## TEXT BLOCK

────────────────

RMIT School of Accounting
- Former names: Department of Commerce, School of Accountancy
- Type: Business school
- Established: 1943
- Affiliation: RMIT University
- Dean: Garry Carnegie
- Location: Melbourne, Victoria, Australia
- Website: School of Accounting

= RMIT School of Accounting =

The RMIT School of Accounting is an Australian university business school located in Melbourne, Victoria, which is responsible for undergraduate and postgraduate education and research in accounting at RMIT University. The School was established in 1943 and its name was changed to the School of Accountancy (later Accounting) in 1948.

== History ==
The first accountancy classes at RMIT were taught by A. G. Robinson, an accountant in private practice, who had conducted evening classes at his offices since the early 1930s to prepare students for the examinations of the various accountancy institutes of the time (predecessors to the Australian Society of Accountants; now CPA Australia). In 1934, Robinson approached the President of the Melbourne Technical College (as RMIT was then known), Frank Ellis, to transfer his existing classes to the college. Robinson began teaching classes at the college in March 1935 and by the end of 1936 had graduated over 40 qualified accountants.

Following an objection to this arrangement by the Victorian Department of Education in 1941, E. J. Edwards was then placed in charge of teaching accountancy at the college. Edwards established a Department of Commerce in 1943, which was advertising classes in managerial and industrial organisation and accountancy by September that year. A four-year diploma course in accountancy was developed in 1944, which admitted graduates to the Commonwealth Institute of Accountants, and was administered by the college and the institute. The department's name was changed to the School of Accountancy in 1948 due to the majority of it studies being in that field.

During this time the department grew rapidly and, by 1948, had an enrolment of 1525 students in its accountancy diploma as well as its preparatory classes for the examinations of the Bankers' Institute of Australasia, Chartered Institute of Secretaries, Companies Auditors' Board and Municipal Auditors' Board. In 1952, the various accountancy institutes of the time, including the Commonwealth Institute of Accountants, amalgamated to form the Australian Society of Accountants and introduced a new joint examiner's board at the School which later served as a model for other schools in Victoria as well as other states of Australia.

────────────────

## DIRECTION
In one to three sentences, explain why, according to the RMIT School of Accounting text, the Department of Commerce was renamed in 1948.

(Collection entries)

────────────────

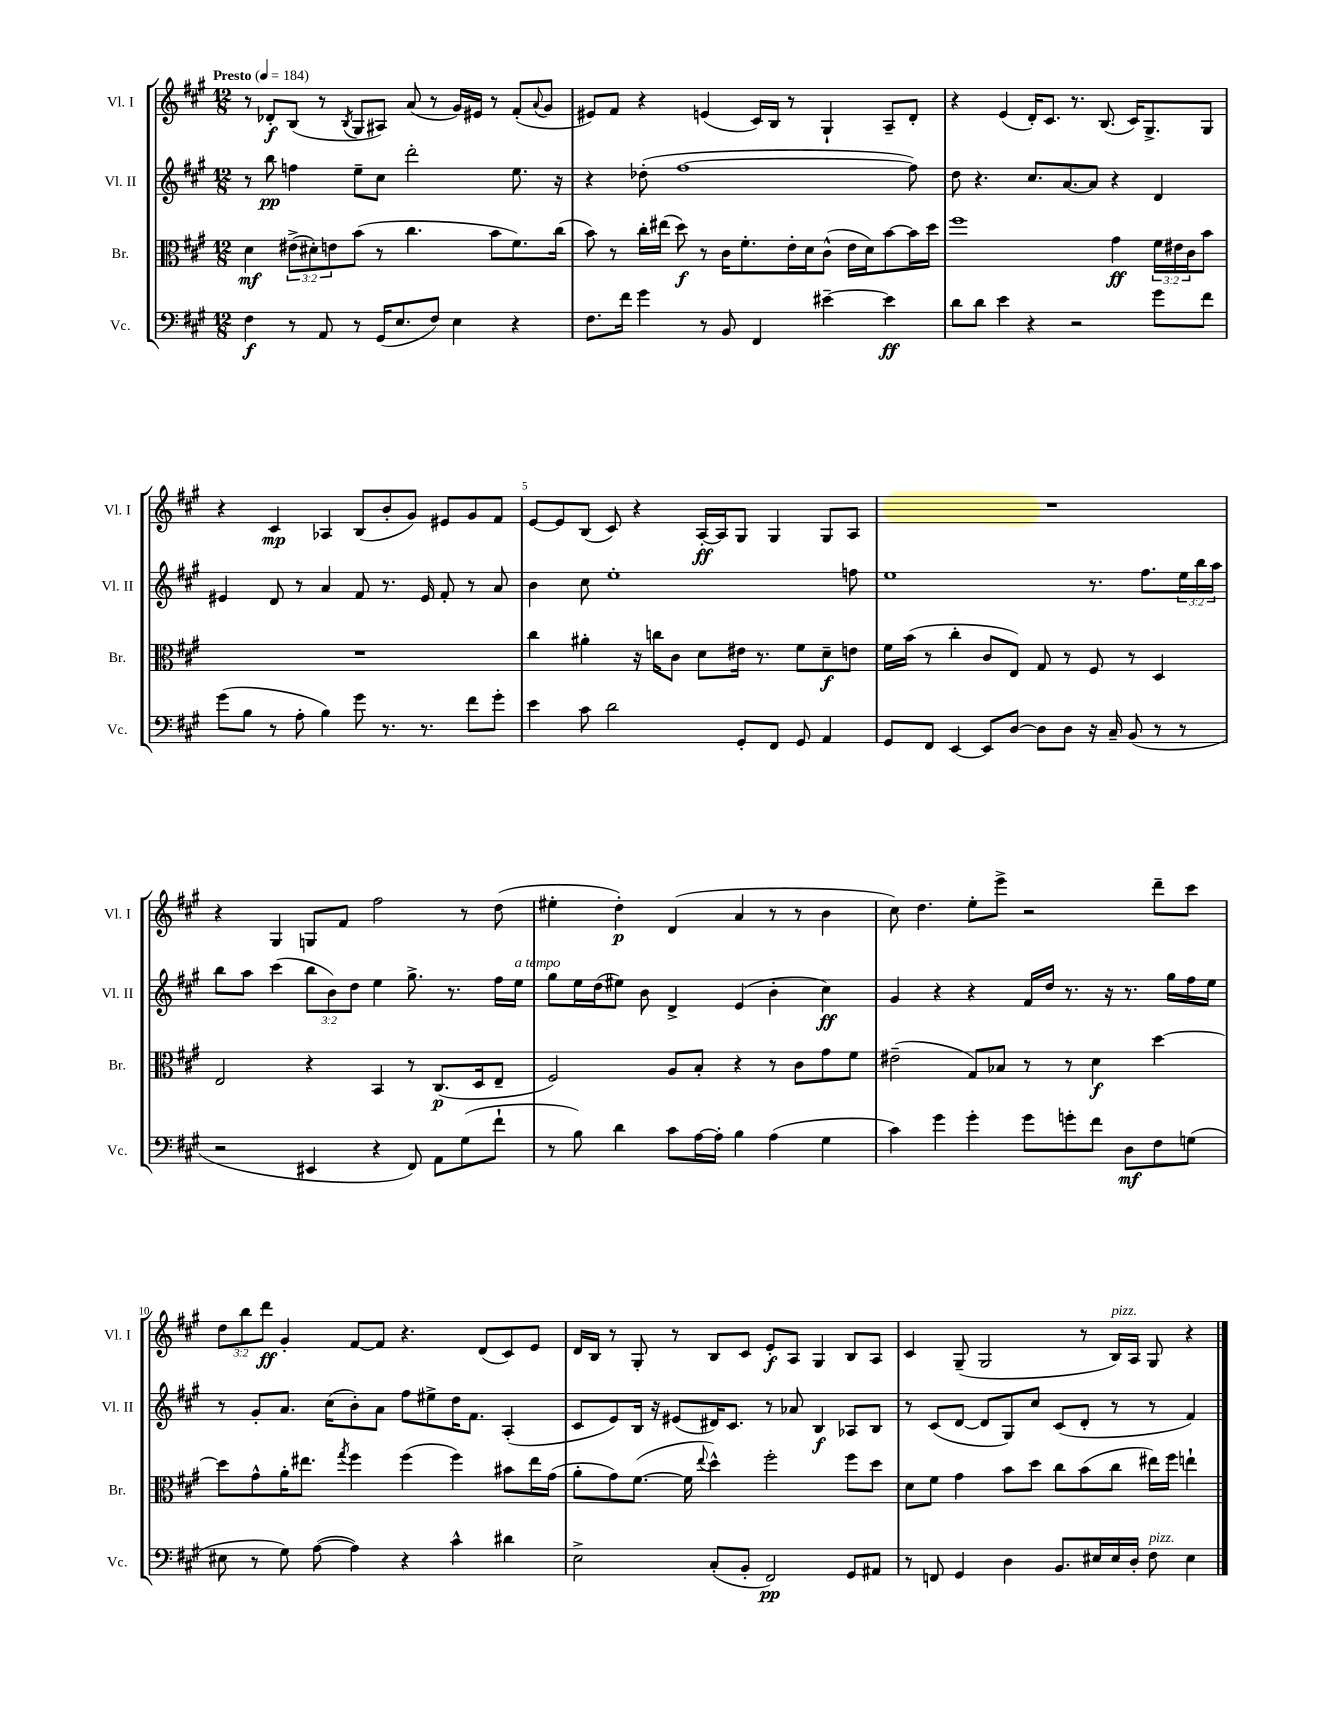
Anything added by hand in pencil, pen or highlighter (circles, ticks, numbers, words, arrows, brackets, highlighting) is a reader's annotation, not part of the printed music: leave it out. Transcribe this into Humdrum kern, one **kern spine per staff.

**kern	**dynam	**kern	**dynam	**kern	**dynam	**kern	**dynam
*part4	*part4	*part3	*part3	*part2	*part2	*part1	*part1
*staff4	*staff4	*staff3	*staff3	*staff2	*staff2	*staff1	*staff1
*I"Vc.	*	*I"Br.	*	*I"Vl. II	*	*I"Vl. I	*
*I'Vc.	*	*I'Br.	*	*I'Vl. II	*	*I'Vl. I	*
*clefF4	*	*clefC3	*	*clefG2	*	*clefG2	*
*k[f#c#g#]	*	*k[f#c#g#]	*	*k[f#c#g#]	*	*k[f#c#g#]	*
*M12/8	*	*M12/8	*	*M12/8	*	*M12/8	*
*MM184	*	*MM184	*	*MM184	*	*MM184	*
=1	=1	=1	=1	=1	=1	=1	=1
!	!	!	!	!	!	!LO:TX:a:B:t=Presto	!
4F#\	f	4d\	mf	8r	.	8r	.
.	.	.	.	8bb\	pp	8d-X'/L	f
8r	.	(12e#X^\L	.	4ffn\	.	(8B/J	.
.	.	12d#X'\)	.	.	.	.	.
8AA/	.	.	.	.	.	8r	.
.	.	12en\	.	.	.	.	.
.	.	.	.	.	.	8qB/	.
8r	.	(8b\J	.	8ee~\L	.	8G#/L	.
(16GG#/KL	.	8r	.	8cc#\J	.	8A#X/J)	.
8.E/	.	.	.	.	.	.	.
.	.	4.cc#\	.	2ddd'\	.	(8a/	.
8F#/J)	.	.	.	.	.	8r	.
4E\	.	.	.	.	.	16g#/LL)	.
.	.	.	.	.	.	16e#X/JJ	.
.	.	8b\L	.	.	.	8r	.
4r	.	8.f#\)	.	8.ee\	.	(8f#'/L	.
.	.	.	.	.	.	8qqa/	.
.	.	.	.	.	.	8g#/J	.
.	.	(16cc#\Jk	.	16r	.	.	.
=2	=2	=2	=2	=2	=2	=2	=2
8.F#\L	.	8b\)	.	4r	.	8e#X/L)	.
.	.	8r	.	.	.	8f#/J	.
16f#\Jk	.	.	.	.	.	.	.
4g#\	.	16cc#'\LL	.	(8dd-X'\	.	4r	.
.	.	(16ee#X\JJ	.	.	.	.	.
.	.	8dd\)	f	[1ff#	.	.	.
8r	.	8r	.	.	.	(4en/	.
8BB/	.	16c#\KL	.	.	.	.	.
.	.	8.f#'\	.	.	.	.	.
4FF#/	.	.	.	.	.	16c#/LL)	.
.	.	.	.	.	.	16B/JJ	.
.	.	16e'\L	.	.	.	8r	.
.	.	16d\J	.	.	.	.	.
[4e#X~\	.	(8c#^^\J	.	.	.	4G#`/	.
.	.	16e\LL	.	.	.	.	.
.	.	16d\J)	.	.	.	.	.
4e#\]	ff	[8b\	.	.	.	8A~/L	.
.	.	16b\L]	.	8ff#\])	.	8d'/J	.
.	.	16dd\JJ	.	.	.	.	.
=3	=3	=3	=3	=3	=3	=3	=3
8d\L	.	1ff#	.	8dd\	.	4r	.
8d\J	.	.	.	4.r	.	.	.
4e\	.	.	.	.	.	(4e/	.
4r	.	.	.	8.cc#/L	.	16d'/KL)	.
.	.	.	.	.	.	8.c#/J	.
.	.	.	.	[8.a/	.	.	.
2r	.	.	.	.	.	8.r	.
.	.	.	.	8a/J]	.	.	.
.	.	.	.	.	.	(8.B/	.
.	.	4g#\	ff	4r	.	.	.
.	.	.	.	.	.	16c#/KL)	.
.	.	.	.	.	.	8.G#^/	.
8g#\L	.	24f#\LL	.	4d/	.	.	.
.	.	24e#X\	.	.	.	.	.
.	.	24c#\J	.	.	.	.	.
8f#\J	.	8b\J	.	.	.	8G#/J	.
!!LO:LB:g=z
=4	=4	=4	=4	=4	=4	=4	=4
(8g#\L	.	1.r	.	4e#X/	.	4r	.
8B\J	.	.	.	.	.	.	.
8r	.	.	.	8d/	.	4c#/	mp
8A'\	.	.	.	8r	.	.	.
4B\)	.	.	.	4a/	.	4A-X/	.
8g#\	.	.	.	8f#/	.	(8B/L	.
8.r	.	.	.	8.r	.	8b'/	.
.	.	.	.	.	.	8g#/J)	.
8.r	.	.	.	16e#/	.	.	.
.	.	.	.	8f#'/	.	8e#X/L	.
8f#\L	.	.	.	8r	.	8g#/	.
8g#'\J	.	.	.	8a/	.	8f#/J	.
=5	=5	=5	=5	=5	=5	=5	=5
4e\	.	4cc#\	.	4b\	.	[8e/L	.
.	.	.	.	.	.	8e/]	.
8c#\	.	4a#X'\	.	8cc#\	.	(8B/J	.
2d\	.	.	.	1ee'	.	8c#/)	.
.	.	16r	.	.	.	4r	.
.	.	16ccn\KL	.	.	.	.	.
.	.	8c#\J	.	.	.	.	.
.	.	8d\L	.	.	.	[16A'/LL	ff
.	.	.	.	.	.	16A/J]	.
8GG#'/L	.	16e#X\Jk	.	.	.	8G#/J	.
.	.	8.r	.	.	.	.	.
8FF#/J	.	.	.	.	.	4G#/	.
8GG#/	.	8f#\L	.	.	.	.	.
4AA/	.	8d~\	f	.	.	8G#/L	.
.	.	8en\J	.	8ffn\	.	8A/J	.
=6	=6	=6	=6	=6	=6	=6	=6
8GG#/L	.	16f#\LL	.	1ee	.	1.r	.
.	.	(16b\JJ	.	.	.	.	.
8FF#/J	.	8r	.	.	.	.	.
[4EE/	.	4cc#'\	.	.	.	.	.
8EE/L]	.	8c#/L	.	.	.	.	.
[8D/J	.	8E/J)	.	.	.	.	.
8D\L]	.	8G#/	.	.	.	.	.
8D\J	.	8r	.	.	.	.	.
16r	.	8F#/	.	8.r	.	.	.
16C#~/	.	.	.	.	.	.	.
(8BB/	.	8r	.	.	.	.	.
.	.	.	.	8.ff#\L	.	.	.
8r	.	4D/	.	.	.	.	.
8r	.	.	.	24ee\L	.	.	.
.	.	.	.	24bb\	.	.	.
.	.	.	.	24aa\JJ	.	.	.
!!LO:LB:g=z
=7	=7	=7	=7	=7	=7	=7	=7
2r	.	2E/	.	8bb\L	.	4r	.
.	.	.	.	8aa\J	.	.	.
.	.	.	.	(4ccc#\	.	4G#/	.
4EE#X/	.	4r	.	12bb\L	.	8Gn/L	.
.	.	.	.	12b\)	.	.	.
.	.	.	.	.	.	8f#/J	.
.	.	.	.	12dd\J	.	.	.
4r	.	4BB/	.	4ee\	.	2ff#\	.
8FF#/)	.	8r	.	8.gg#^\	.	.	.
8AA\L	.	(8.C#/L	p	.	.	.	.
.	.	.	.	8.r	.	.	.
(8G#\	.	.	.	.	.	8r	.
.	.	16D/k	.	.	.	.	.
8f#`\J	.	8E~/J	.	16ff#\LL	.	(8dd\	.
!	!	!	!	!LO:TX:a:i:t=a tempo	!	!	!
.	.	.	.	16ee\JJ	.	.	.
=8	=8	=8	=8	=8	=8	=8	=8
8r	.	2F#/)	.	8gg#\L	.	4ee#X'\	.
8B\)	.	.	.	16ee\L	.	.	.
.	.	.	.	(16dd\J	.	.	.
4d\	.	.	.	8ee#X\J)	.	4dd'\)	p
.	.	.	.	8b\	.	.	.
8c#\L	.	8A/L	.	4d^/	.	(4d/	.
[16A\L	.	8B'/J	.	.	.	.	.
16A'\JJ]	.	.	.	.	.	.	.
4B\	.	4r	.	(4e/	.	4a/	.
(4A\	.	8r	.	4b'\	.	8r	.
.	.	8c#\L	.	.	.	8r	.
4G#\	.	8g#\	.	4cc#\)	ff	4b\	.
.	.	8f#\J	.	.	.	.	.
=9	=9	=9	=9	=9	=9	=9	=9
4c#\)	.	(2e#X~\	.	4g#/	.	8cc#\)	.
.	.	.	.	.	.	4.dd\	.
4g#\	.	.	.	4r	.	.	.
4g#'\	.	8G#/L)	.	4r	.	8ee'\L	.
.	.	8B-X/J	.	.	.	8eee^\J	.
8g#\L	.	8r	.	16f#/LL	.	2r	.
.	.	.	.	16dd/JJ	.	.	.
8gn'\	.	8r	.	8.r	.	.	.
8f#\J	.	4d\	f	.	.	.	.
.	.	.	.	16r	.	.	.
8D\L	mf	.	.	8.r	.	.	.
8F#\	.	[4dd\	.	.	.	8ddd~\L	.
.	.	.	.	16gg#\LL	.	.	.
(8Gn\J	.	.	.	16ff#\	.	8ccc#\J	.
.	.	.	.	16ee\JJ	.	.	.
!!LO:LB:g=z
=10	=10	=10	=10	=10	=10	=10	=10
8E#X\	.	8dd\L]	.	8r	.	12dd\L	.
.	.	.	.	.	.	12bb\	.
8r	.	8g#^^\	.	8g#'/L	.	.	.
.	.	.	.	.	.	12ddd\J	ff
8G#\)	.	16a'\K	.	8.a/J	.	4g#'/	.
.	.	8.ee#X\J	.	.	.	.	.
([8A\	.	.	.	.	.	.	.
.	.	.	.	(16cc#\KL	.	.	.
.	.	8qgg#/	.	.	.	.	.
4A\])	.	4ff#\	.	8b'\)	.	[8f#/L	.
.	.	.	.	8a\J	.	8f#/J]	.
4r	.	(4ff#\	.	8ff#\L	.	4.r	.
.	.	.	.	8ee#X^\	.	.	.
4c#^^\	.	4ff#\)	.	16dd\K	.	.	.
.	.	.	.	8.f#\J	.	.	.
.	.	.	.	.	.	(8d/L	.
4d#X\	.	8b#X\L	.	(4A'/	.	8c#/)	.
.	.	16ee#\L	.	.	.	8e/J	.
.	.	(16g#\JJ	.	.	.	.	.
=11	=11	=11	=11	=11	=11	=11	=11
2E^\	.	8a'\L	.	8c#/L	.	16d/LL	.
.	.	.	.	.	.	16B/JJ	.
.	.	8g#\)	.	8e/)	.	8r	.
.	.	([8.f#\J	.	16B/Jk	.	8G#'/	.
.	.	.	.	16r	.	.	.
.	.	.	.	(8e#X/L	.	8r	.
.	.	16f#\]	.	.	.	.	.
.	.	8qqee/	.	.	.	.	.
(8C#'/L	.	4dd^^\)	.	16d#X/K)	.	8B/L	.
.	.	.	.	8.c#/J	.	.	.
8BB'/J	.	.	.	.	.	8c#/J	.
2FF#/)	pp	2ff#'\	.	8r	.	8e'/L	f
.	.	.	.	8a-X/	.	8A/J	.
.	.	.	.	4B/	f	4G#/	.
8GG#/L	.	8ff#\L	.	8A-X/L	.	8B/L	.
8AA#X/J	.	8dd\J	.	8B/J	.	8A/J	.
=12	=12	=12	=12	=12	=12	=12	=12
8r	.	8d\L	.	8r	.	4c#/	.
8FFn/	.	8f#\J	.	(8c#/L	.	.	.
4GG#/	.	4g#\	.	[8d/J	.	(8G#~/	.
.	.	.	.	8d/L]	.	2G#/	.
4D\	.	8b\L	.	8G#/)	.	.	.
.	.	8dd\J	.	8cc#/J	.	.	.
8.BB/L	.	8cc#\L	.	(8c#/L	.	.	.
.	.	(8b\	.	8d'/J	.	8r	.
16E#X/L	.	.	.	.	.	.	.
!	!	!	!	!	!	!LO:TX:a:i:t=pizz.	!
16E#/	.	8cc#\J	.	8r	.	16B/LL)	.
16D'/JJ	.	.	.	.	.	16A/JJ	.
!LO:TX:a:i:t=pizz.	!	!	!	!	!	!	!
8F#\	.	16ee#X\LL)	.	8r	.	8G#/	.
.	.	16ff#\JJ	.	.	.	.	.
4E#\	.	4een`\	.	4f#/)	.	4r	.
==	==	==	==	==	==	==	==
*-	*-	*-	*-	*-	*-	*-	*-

────────────────

## REPLY
In 1948 the Department of Commerce became the School of Accountancy because most of its studies were in accountancy. By then it had 1525 students in its accountancy diploma and its preparatory classes.